Bonnie Schnitta received her BS in Mathematics from Purdue University. She worked for GE upon graduation, while earning an MS in Mechanical Engineering from Tufts. Following Tufts Ms. Schnitta then pursued a Ph.D. at the University of Miami, while working as a principal on research projects for DARPA, ONR, and DOD at the Institute for Acoustic Research. In 1981 Dr. Schnitta moved to and founded an acoustic engineering firm in East Hampton, New York, drawing on her experience in engineering and academic research in signal processing (inclusive of active noise cancellation). The company evolved into SoundSense LLC, a unique design-build firm that now also includes divisions for her patented concepts developed working in the field for over 40 years, including a full product line and trained installers.

Since 2011 Ms. Schnitta has been awarded nearly 20 patents. The most recent patent is for a flexible, portable acoustic enclosure designed to reduce unwanted noise. Ms. Schnitta has authored numerous published articles on acoustics and holds several trademarks associated with her patents, including the Paradise Effect™, a proprietary algorithm for creating an acoustically correct, soothing environment. Bonnie also supports and mentors women in STEAM, including providing an annual scholarship to a graduating high school woman who is passionate about science. SoundSense and Ms. Schnitta have been the recipients of multiple awards, such as WIPP Innovator of the Year, Stevie Award, Commercial Integrator Best Acoustic Product Award, Tufts University Career Achievement Award, NY Enterprise Report-Best Technology, IWEC, Excite Award, member of fellow status in the Acoustic Society of America and Lifetime member in the IEEE.

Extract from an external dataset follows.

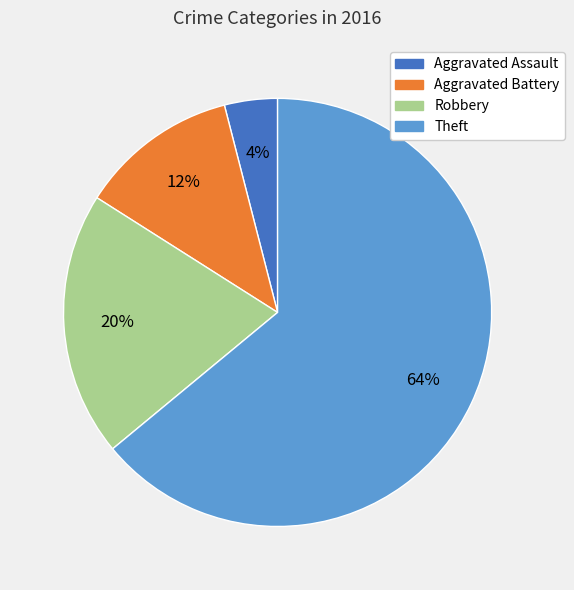

Does any single category account for the majority?

Yes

Enabling Multifunctionality Acoustical Materials Through Additive Manufacturing

Dr. Bhisham Sharma

Additive manufacturing methods allow for the realization of structural geometries and concepts that cannot be fabricated using traditional manufacturing techniques. Combining these methods with the intentional design of a structure’s underlying geometrical architecture can allow engineers to decouple previously interdependent properties and enable the design of multifunctional structures with mechanical and functional performance tailored to match specific application needs. In this talk, I will summarize current additive methods and present an overview of our recent work exploring the development of novel structures for multifunctional acoustical applications, including the design of acoustic liners for aircraft noise reduction, the fabrication of thin hair-like fibers replicating feathers, airtight inflatable structures, and ceramic structures suitable for engineering applications.

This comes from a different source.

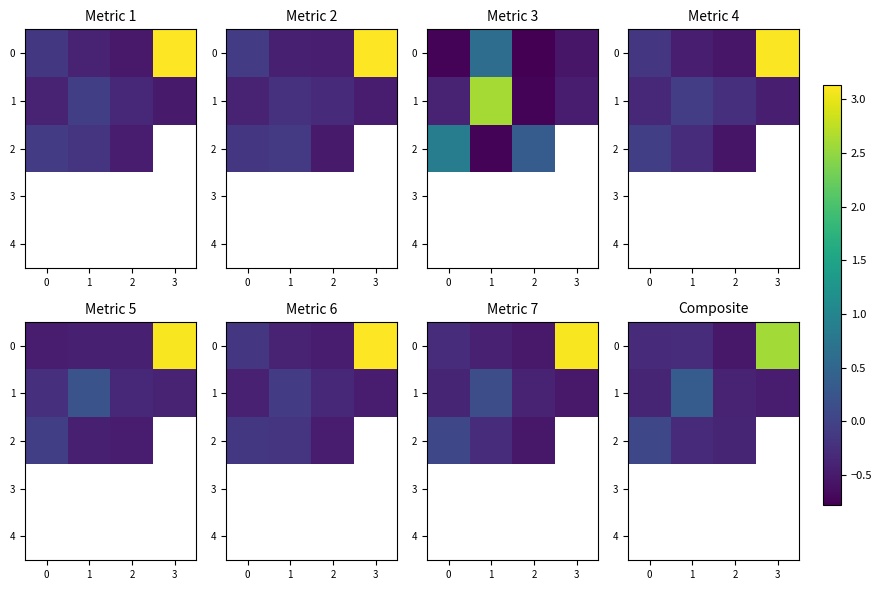

Read the 1 value at 3.

-0.5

Dr. Sharma joined the department of Mechanical Engineering-Engineering Mechanics as an Associate Professor in August 2023. Prior to joining Michigan Tech, he was an Assistant Professor in the Department of Aerospace Engineering at Wichita State University. His overall research our goal is to make engineering structures safer, quieter, and more efficient. To achieve this, his research mission is to create new knowledge and address technology challenges at the intersection of structural mechanics, dynamics, and acoustics. At one end, his research focuses on understanding the fundamental mechanics of novel engineered material systems such as acoustic metamaterials, phononic structures, architected lattice structures, and stochastic foams. At the other end of the spectrum, his group focuses on translating this knowledge to create performance-tailored solutions to critical engineering problems across various industries.